RecordService provides an abstraction layer between compute frameworks and data storage. It provides row- and column-level security, and other advantages.
One of the key aspects of the Hadoop ecosystem is decoupling storage managers (for example, HDFS and Apache HBase) and compute frameworks (for example, MapReduce, Impala and Apache Spark). Although this decoupling allows for far greater flexibility — pick the framework that best solves your problem — it leads to more complexity to ensure that everything works together seamlessly. Furthermore, as Hadoop becomes an increasingly critical infrastructure component for users, the expectations for compatibility, performance, and security also increase.
RecordService is a new core security layer for Hadoop that sits between the storage managers and compute frameworks to provide a unified data access path.
- RecordService provides fine-grained data permissions and enforcement across Hadoop.
- Clients work independently of on-disk storage format.
- The unified data access path provides a single place to implement and test file format–related changes.
- Components swap transparently above or below RecordService.

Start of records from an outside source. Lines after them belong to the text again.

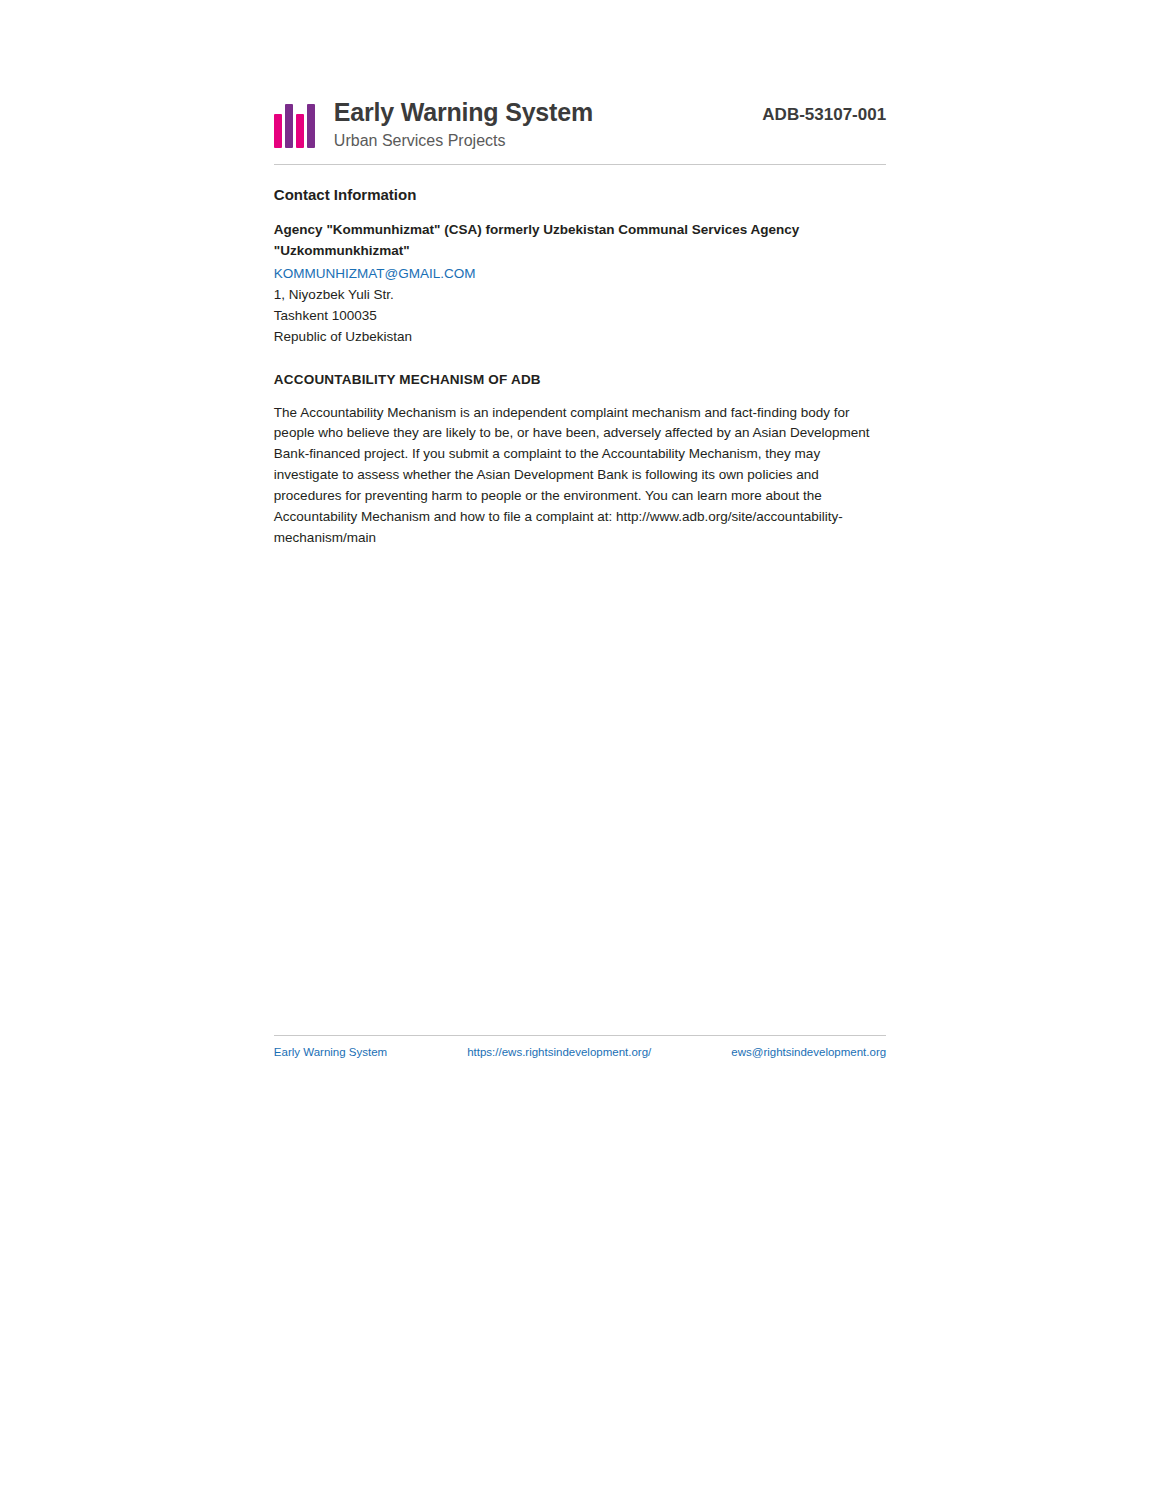Early Warning System
Urban Services Projects
ADB-53107-001
Contact Information
Agency "Kommunhizmat" (CSA) formerly Uzbekistan Communal Services Agency "Uzkommunkhizmat"
KOMMUNHIZMAT@GMAIL.COM
1, Niyozbek Yuli Str.
Tashkent 100035
Republic of Uzbekistan
Accountability Mechanism of ADB
The Accountability Mechanism is an independent complaint mechanism and fact-finding body for people who believe they are likely to be, or have been, adversely affected by an Asian Development Bank-financed project. If you submit a complaint to the Accountability Mechanism, they may investigate to assess whether the Asian Development Bank is following its own policies and procedures for preventing harm to people or the environment. You can learn more about the Accountability Mechanism and how to file a complaint at: http://www.adb.org/site/accountability-mechanism/main
Early Warning System
https://ews.rightsindevelopment.org/
ews@rightsindevelopment.org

- Performance is improved through the optimized scanner, dynamic code generation, and Parquet implementation provided by Impala.
- Existing MapReduce and Spark jobs gain Impala-quality performance.
- RecordService can make projections over original source datasets instead of making copies or subsets.
RecordService provides the following services.
- RecordServicePlanner — Generates tasks, performs authorization checks, and handles metadata access. Called during input split generation.
- RecordServiceWorker — Executes tasks, and reads and writes to the storage layer.
- Builds on the highly optimized I/O scheduler and file parsers provided by Impala.
- Returns rows in a canonical format.
- Thrift APIs.
- Client Integration Libraries — Allow easy migration to RecordService.